Darío ha pasado la vida entera en el teatro. Se unió a la compañía siendo no más que un zagal, convirtiéndose en la dama de todas las obras, y cuando su voz dio el cambio, no hubo papel de príncipe o enamorado que se le resistiese.
Pero para mí, que esta es solo la segunda vez que me subo a un escenario, todo se me antoja demasiado complicado.
De pronto, alguien tras nosotros grita que tiene hambre. No me da tiempo a identificar su voz, ya que no tardan en sumarse a su queja los demás actores. Brandley grita cuatro improperios, pero aún así nos dice que paremos.
Dejo escapar un suspiro y sonrío mientras me separo del grupo rumbo a la zona de vestuario:
- ¡Clotilde!
Ese es el personaje que interpreto, así que me giro torpemente:
- ¿Sí?
- Cuando bailes, quita esa cara de mustio, se supone que bailas con el amor de tu vida, no con tu suegra.
El comentario es coreado por algunas risas entre el reparto:
- ¡Es que este corsé me aprieta! ¡Y la peluca pesa!
- ¡Quejica!
- Claro, tú no lo llevas.- me defiendo.
- ¡Gracias a Dios! Pero mientras tu voz siga siendo la de una princesita, acostúmbrate a esos ropajes.

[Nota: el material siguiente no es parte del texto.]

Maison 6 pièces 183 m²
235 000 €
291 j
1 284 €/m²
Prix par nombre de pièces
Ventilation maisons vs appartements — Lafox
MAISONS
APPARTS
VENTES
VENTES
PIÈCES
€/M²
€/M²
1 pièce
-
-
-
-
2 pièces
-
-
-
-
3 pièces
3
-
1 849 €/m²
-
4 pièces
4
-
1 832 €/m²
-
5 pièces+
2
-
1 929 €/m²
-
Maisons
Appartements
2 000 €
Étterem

Nuevas risas me arman de valor para contestarle como es debido… pero Darío aparece a mi espalda y tapa mi boca con su mano:
- ¡Oh, vamos! ¡Déjale que se defienda! ¡Está en su derecho!-exclama Brandley, aguantándose la risa que lucha por escapar de entre sus labios.
- Yo le dejaría si hiciese cualquier otro papel, pero Fred tiene la lengua muy larga, y no creo que os convenga tener una protagonista con un ojo morado.

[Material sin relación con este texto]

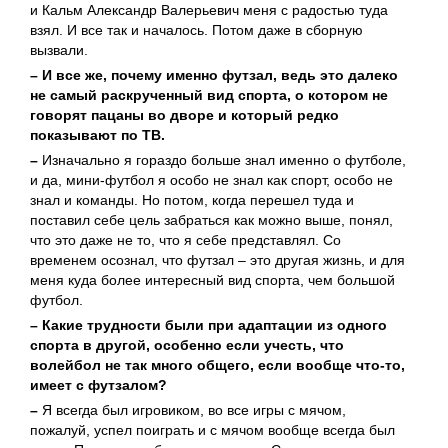
и Кальм Александр Валерьевич меня с радостью туда
взял. И все так и началось. Потом даже в сборную
вызвали.
– И все же, почему именно футзал, ведь это далеко
не самый раскрученный вид спорта, о котором не
говорят пацаны во дворе и который редко
показывают по ТВ.
–
Изначально я гораздо больше знал именно о футболе,
и да, мини-футбол я особо не знал как спорт, особо не
знал и команды. Но потом, когда перешел туда и
поставил себе цель забраться как можно выше, понял,
что это даже не то, что я себе представлял. Со
временем осознал, что футзал – это другая жизнь, и для
меня куда более интересный вид спорта, чем большой
футбол.
– Какие трудности были при адаптации из одного
спорта в другой, особенно если учесть, что
волейбол не так много общего, если вообще что-то,
имеет с футзалом?
–
Я всегда был игровиком, во все игры с мячом,
пожалуй, успел поиграть и с мячом вообще всегда был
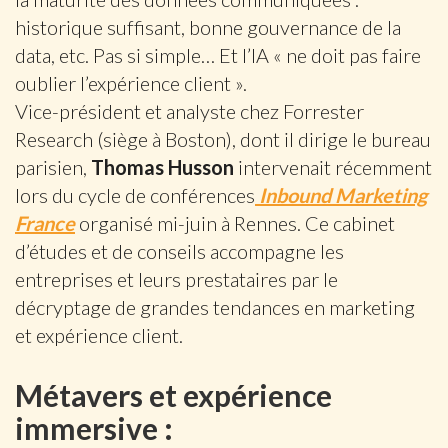
historique suffisant, bonne gouvernance de la
data, etc. Pas si simple… Et l’IA « ne doit pas faire
oublier l’expérience client ».
Vice-président et analyste chez Forrester
Research (siège à Boston), dont il dirige le bureau
parisien,
Thomas Husson
intervenait récemment
lors du cycle de conférences
Inbound Marketing
France
organisé mi-juin à Rennes. Ce cabinet
d’études et de conseils accompagne les
entreprises et leurs prestataires par le
décryptage de grandes tendances en marketing
et expérience client.
Métavers et expérience
immersive :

Me revuelvo entre sus brazos y me zafo, encarándole. Mis labios dibujan una sonrisa amplia de oreja a oreja, pero aún así finjo estar molesto, cruzando los brazos sobre mi pecho:
- ¡Ya soy un hombre! ¡Déjame darle su merecido a ese rufián por meterse con un artista!

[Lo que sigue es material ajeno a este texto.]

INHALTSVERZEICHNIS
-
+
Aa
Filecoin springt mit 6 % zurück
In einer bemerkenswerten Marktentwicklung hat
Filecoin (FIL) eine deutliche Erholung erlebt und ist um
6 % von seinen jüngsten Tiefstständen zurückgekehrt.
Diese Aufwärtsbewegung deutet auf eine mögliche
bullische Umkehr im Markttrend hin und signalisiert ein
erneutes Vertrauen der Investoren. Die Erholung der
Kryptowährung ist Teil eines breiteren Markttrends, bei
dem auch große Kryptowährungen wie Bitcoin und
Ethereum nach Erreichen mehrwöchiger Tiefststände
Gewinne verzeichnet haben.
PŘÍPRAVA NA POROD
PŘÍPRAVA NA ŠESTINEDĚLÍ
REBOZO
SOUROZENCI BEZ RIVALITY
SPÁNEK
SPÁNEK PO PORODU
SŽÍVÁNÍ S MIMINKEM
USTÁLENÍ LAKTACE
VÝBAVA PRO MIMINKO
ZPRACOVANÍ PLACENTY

- ¿Artista? Yo solo veo a una gata sacando las uñas sin ningún motivo.
- Pues para ser una gata, no me tratáis como una.
Parece ser que el resto de nuestros compañeros se han reunido para vernos “pelear”, ya que sus risas y comentarios se escuchan cerca y a nuestro alrededor. Si discutiese con cualquier otro, el que fuéramos el centro de atención solo serviría para que siguiésemos alzando nuestras voces hasta terminar revolcándonos sobre la madera del escenario entre risas.
Pero no con Darío. Él vive por y para el público.
Me sonríe de lado, picaresco, y coge mi mano para tirar de mí, haciendo que nuestros pechos choquen. Y aprovechando la cercanía, une sus labios a los míos, exactamente igual que en algunas de las escenas que compartimos.
Sonrío contra estos, y lejos de alejarme, rodeo su cuello con mis brazos, entreabriendo la boca, permitiendo que su lengua se cuele y acaricie la mía, divertida.
Oigo como la compañía entera, que se encuentra en torno a nosotros, estalla en carcajadas, silbándonos algunos, e incluso más de uno se atreve a tirarnos un poco de pan o una bola de papel.
Nadie nos censura, a nadie le preocupa lo que hagamos. La vida de un actor es tan parecida a la del resto de las personas que viven sin pisar en escenario en toda su existencia como la de un cerdo a un marqués.
Nos separamos lentamente, aún disfrutando del sabor de la boca del otro, y dejamos que unas risitas cómplices se escapen en un susurro antes de cortar el abrazo y girarnos para hacer una pronunciada reverencia a nuestro peculiar público.
- ¡Bueno, bueno! ¡Basta de revolucionar al resto y guardaos vuestros besuqueos para el estreno!
- Pero, Brandley, ¿no decíais que mi cara no parecía natural en escena? ¡Pues dejad que me deje llevar por la pasión de mi amado y os muestre mis instintos más básicos!
A pesar de que ríe, sigue gritándonos que somos unos escandalosos, que los actores de pueblo como nosotros solo servimos para armar barullo y no trabajar, todo eso entremezclado entre mil juramentos y maldiciones, como debe ser.
Y se sigue escuchando su estruendosa voz de fondo cuando Darío y yo, aún cogidos de la mano, salimos con el resto de actores rumbo a la taberna cercana, dispuestos a dar buena cuenta de un plato de estofado y una jarra a rebosar de vino.
Porque el trabajo de un actor no es un juego, pero si se hace bien, bien de verdad, se puede disfrutar tanto… que un juego a su lado resultaría terriblemente aburrido.